What you need to do ▸
Repeat every one of the items below line for line, without changing a single character.

Stored data entries:
+++++

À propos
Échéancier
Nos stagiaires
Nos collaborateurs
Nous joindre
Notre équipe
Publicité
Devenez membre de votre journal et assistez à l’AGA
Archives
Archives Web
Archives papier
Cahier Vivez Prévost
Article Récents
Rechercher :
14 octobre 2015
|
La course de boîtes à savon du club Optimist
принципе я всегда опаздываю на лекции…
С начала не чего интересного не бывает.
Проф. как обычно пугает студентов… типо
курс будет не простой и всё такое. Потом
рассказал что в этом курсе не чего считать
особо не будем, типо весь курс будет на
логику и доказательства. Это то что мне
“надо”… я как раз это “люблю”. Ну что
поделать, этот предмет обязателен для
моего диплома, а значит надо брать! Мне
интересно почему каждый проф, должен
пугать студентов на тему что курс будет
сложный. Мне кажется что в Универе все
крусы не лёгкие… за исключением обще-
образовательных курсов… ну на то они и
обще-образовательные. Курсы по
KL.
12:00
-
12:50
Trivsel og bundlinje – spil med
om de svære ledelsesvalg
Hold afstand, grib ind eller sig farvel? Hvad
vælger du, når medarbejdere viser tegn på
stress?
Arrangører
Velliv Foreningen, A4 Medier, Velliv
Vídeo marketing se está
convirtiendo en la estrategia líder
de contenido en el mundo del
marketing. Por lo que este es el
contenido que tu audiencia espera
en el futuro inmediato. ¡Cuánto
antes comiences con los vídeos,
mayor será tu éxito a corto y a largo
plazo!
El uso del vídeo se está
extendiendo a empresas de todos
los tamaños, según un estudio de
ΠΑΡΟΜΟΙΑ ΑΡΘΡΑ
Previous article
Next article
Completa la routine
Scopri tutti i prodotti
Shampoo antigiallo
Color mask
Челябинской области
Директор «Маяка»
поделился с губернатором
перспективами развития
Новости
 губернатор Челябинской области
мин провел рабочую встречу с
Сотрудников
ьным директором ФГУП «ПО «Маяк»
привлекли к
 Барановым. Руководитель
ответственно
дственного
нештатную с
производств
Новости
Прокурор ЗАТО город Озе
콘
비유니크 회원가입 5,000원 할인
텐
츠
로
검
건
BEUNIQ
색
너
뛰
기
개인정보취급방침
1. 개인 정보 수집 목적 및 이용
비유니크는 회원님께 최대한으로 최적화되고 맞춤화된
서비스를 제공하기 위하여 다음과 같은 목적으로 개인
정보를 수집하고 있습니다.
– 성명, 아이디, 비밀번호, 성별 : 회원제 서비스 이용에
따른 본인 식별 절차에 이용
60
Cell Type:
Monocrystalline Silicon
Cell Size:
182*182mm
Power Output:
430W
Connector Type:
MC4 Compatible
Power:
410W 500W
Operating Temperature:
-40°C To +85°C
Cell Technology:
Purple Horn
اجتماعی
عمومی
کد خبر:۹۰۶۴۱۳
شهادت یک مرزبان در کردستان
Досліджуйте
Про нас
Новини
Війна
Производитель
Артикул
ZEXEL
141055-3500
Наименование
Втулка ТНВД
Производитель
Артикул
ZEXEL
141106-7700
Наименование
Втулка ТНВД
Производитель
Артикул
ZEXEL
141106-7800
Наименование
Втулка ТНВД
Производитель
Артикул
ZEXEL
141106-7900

+++++

Response to this exercise ▸
À propos
Échéancier
Nos stagiaires
Nos collaborateurs
Nous joindre
Notre équipe
Publicité
Devenez membre de votre journal et assistez à l’AGA
Archives
Archives Web
Archives papier
Cahier Vivez Prévost
Article Récents
Rechercher :
14 octobre 2015
|
La course de boîtes à savon du club Optimist
принципе я всегда опаздываю на лекции…
С начала не чего интересного не бывает.
Проф. как обычно пугает студентов… типо
курс будет не простой и всё такое. Потом
рассказал что в этом курсе не чего считать
особо не будем, типо весь курс будет на
логику и доказательства. Это то что мне
“надо”… я как раз это “люблю”. Ну что
поделать, этот предмет обязателен для
моего диплома, а значит надо брать! Мне
интересно почему каждый проф, должен
пугать студентов на тему что курс будет
сложный. Мне кажется что в Универе все
крусы не лёгкие… за исключением обще-
образовательных курсов… ну на то они и
обще-образовательные. Курсы по
KL.
12:00
-
12:50
Trivsel og bundlinje – spil med
om de svære ledelsesvalg
Hold afstand, grib ind eller sig farvel? Hvad
vælger du, når medarbejdere viser tegn på
stress?
Arrangører
Velliv Foreningen, A4 Medier, Velliv
Vídeo marketing se está
convirtiendo en la estrategia líder
de contenido en el mundo del
marketing. Por lo que este es el
contenido que tu audiencia espera
en el futuro inmediato. ¡Cuánto
antes comiences con los vídeos,
mayor será tu éxito a corto y a largo
plazo!
El uso del vídeo se está
extendiendo a empresas de todos
los tamaños, según un estudio de
ΠΑΡΟΜΟΙΑ ΑΡΘΡΑ
Previous article
Next article
Completa la routine
Scopri tutti i prodotti
Shampoo antigiallo
Color mask
Челябинской области
Директор «Маяка»
поделился с губернатором
перспективами развития
Новости
 губернатор Челябинской области
мин провел рабочую встречу с
Сотрудников
ьным директором ФГУП «ПО «Маяк»
привлекли к
 Барановым. Руководитель
ответственно
дственного
нештатную с
производств
Новости
Прокурор ЗАТО город Озе
콘
비유니크 회원가입 5,000원 할인
텐
츠
로
검
건
BEUNIQ
색
너
뛰
기
개인정보취급방침
1. 개인 정보 수집 목적 및 이용
비유니크는 회원님께 최대한으로 최적화되고 맞춤화된
서비스를 제공하기 위하여 다음과 같은 목적으로 개인
정보를 수집하고 있습니다.
– 성명, 아이디, 비밀번호, 성별 : 회원제 서비스 이용에
따른 본인 식별 절차에 이용
60
Cell Type:
Monocrystalline Silicon
Cell Size:
182*182mm
Power Output:
430W
Connector Type:
MC4 Compatible
Power:
410W 500W
Operating Temperature:
-40°C To +85°C
Cell Technology:
Purple Horn
اجتماعی
عمومی
کد خبر:۹۰۶۴۱۳
شهادت یک مرزبان در کردستان
Досліджуйте
Про нас
Новини
Війна
Производитель
Артикул
ZEXEL
141055-3500
Наименование
Втулка ТНВД
Производитель
Артикул
ZEXEL
141106-7700
Наименование
Втулка ТНВД
Производитель
Артикул
ZEXEL
141106-7800
Наименование
Втулка ТНВД
Производитель
Артикул
ZEXEL
141106-7900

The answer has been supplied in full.